» EXERCISE DETAILS:
Leave out the pictures, and retype the remaining data exactly.

» SUPPLIED INFORMATION:
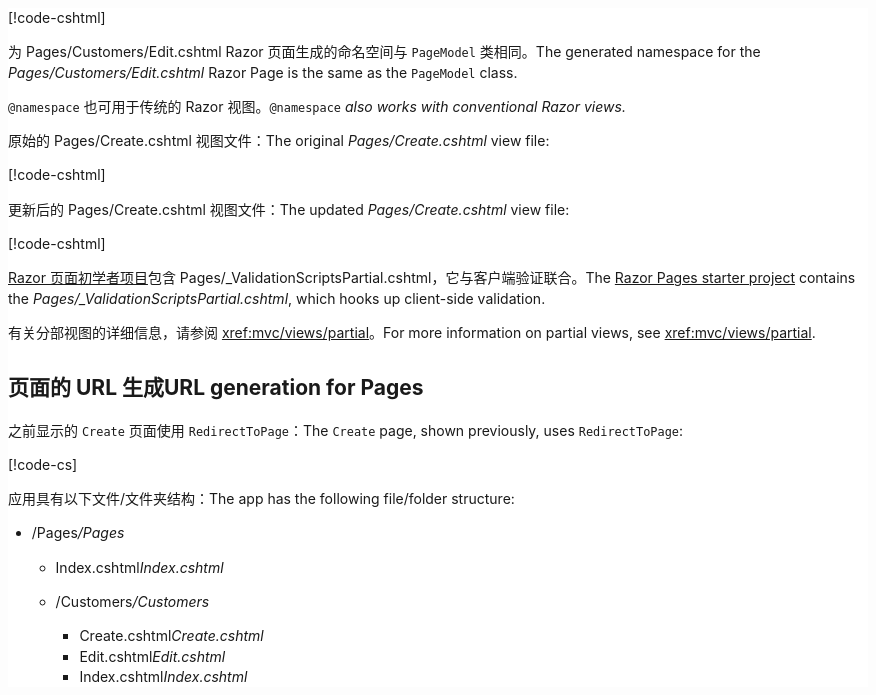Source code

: [!code-cshtml[](index/sample/RazorPagesContacts2/Pages/_ViewImports.cshtml?highlight=1)]

<span data-ttu-id="30cbc-275">为 Pages/Customers/Edit.cshtml Razor 页面生成的命名空间与 `PageModel` 类相同。</span><span class="sxs-lookup"><span data-stu-id="30cbc-275">The generated namespace for the *Pages/Customers/Edit.cshtml* Razor Page is the same as the `PageModel` class.</span></span>

<span data-ttu-id="30cbc-276">`@namespace` 也可用于传统的 Razor 视图。</span><span class="sxs-lookup"><span data-stu-id="30cbc-276">`@namespace` *also works with conventional Razor views.*</span></span>

<span data-ttu-id="30cbc-277">原始的 Pages/Create.cshtml 视图文件：</span><span class="sxs-lookup"><span data-stu-id="30cbc-277">The original *Pages/Create.cshtml* view file:</span></span>

[!code-cshtml[](index/sample/RazorPagesContacts/Pages/Create.cshtml?highlight=2)]

<span data-ttu-id="30cbc-278">更新后的 Pages/Create.cshtml 视图文件：</span><span class="sxs-lookup"><span data-stu-id="30cbc-278">The updated *Pages/Create.cshtml* view file:</span></span>

[!code-cshtml[](index/sample/RazorPagesContacts2/Pages/Customers/Create.cshtml?highlight=2)]

<span data-ttu-id="30cbc-279">[Razor 页面初学者项目](#rpvs17)包含 Pages/_ValidationScriptsPartial.cshtml，它与客户端验证联合。</span><span class="sxs-lookup"><span data-stu-id="30cbc-279">The [Razor Pages starter project](#rpvs17) contains the *Pages/_ValidationScriptsPartial.cshtml*, which hooks up client-side validation.</span></span>

<span data-ttu-id="30cbc-280">有关分部视图的详细信息，请参阅 <xref:mvc/views/partial>。</span><span class="sxs-lookup"><span data-stu-id="30cbc-280">For more information on partial views, see <xref:mvc/views/partial>.</span></span>

<a name="url_gen"></a>

## <a name="url-generation-for-pages"></a><span data-ttu-id="30cbc-281">页面的 URL 生成</span><span class="sxs-lookup"><span data-stu-id="30cbc-281">URL generation for Pages</span></span>

<span data-ttu-id="30cbc-282">之前显示的 `Create` 页面使用 `RedirectToPage`：</span><span class="sxs-lookup"><span data-stu-id="30cbc-282">The `Create` page, shown previously, uses `RedirectToPage`:</span></span>

[!code-cs[](index/sample/RazorPagesContacts/Pages/Create.cshtml.cs?name=snippet_OnPostAsync&highlight=10)]

<span data-ttu-id="30cbc-283">应用具有以下文件/文件夹结构：</span><span class="sxs-lookup"><span data-stu-id="30cbc-283">The app has the following file/folder structure:</span></span>

* <span data-ttu-id="30cbc-284">/Pages</span><span class="sxs-lookup"><span data-stu-id="30cbc-284">*/Pages*</span></span>

  * <span data-ttu-id="30cbc-285">Index.cshtml</span><span class="sxs-lookup"><span data-stu-id="30cbc-285">*Index.cshtml*</span></span>
  * <span data-ttu-id="30cbc-286">/Customers</span><span class="sxs-lookup"><span data-stu-id="30cbc-286">*/Customers*</span></span>

    * <span data-ttu-id="30cbc-287">Create.cshtml</span><span class="sxs-lookup"><span data-stu-id="30cbc-287">*Create.cshtml*</span></span>
    * <span data-ttu-id="30cbc-288">Edit.cshtml</span><span class="sxs-lookup"><span data-stu-id="30cbc-288">*Edit.cshtml*</span></span>
    * <span data-ttu-id="30cbc-289">Index.cshtml</span><span class="sxs-lookup"><span data-stu-id="30cbc-289">*Index.cshtml*</span></span>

» ANSWER:
Source code

: [!code-cshtml[](index/sample/RazorPagesContacts2/Pages/_ViewImports.cshtml?highlight=1)]

<span data-ttu-id="30cbc-275">为 Pages/Customers/Edit.cshtml Razor 页面生成的命名空间与 `PageModel` 类相同。</span><span class="sxs-lookup"><span data-stu-id="30cbc-275">The generated namespace for the *Pages/Customers/Edit.cshtml* Razor Page is the same as the `PageModel` class.</span></span>

<span data-ttu-id="30cbc-276">`@namespace` 也可用于传统的 Razor 视图。</span><span class="sxs-lookup"><span data-stu-id="30cbc-276">`@namespace` *also works with conventional Razor views.*</span></span>

<span data-ttu-id="30cbc-277">原始的 Pages/Create.cshtml 视图文件：</span><span class="sxs-lookup"><span data-stu-id="30cbc-277">The original *Pages/Create.cshtml* view file:</span></span>

[!code-cshtml[](index/sample/RazorPagesContacts/Pages/Create.cshtml?highlight=2)]

<span data-ttu-id="30cbc-278">更新后的 Pages/Create.cshtml 视图文件：</span><span class="sxs-lookup"><span data-stu-id="30cbc-278">The updated *Pages/Create.cshtml* view file:</span></span>

[!code-cshtml[](index/sample/RazorPagesContacts2/Pages/Customers/Create.cshtml?highlight=2)]

<span data-ttu-id="30cbc-279">[Razor 页面初学者项目](#rpvs17)包含 Pages/_ValidationScriptsPartial.cshtml，它与客户端验证联合。</span><span class="sxs-lookup"><span data-stu-id="30cbc-279">The [Razor Pages starter project](#rpvs17) contains the *Pages/_ValidationScriptsPartial.cshtml*, which hooks up client-side validation.</span></span>

<span data-ttu-id="30cbc-280">有关分部视图的详细信息，请参阅 <xref:mvc/views/partial>。</span><span class="sxs-lookup"><span data-stu-id="30cbc-280">For more information on partial views, see <xref:mvc/views/partial>.</span></span>

<a name="url_gen"></a>

## <a name="url-generation-for-pages"></a><span data-ttu-id="30cbc-281">页面的 URL 生成</span><span class="sxs-lookup"><span data-stu-id="30cbc-281">URL generation for Pages</span></span>

<span data-ttu-id="30cbc-282">之前显示的 `Create` 页面使用 `RedirectToPage`：</span><span class="sxs-lookup"><span data-stu-id="30cbc-282">The `Create` page, shown previously, uses `RedirectToPage`:</span></span>

[!code-cs[](index/sample/RazorPagesContacts/Pages/Create.cshtml.cs?name=snippet_OnPostAsync&highlight=10)]

<span data-ttu-id="30cbc-283">应用具有以下文件/文件夹结构：</span><span class="sxs-lookup"><span data-stu-id="30cbc-283">The app has the following file/folder structure:</span></span>

* <span data-ttu-id="30cbc-284">/Pages</span><span class="sxs-lookup"><span data-stu-id="30cbc-284">*/Pages*</span></span>

  * <span data-ttu-id="30cbc-285">Index.cshtml</span><span class="sxs-lookup"><span data-stu-id="30cbc-285">*Index.cshtml*</span></span>
  * <span data-ttu-id="30cbc-286">/Customers</span><span class="sxs-lookup"><span data-stu-id="30cbc-286">*/Customers*</span></span>

    * <span data-ttu-id="30cbc-287">Create.cshtml</span><span class="sxs-lookup"><span data-stu-id="30cbc-287">*Create.cshtml*</span></span>
    * <span data-ttu-id="30cbc-288">Edit.cshtml</span><span class="sxs-lookup"><span data-stu-id="30cbc-288">*Edit.cshtml*</span></span>
    * <span data-ttu-id="30cbc-289">Index.cshtml</span><span class="sxs-lookup"><span data-stu-id="30cbc-289">*Index.cshtml*</span></span>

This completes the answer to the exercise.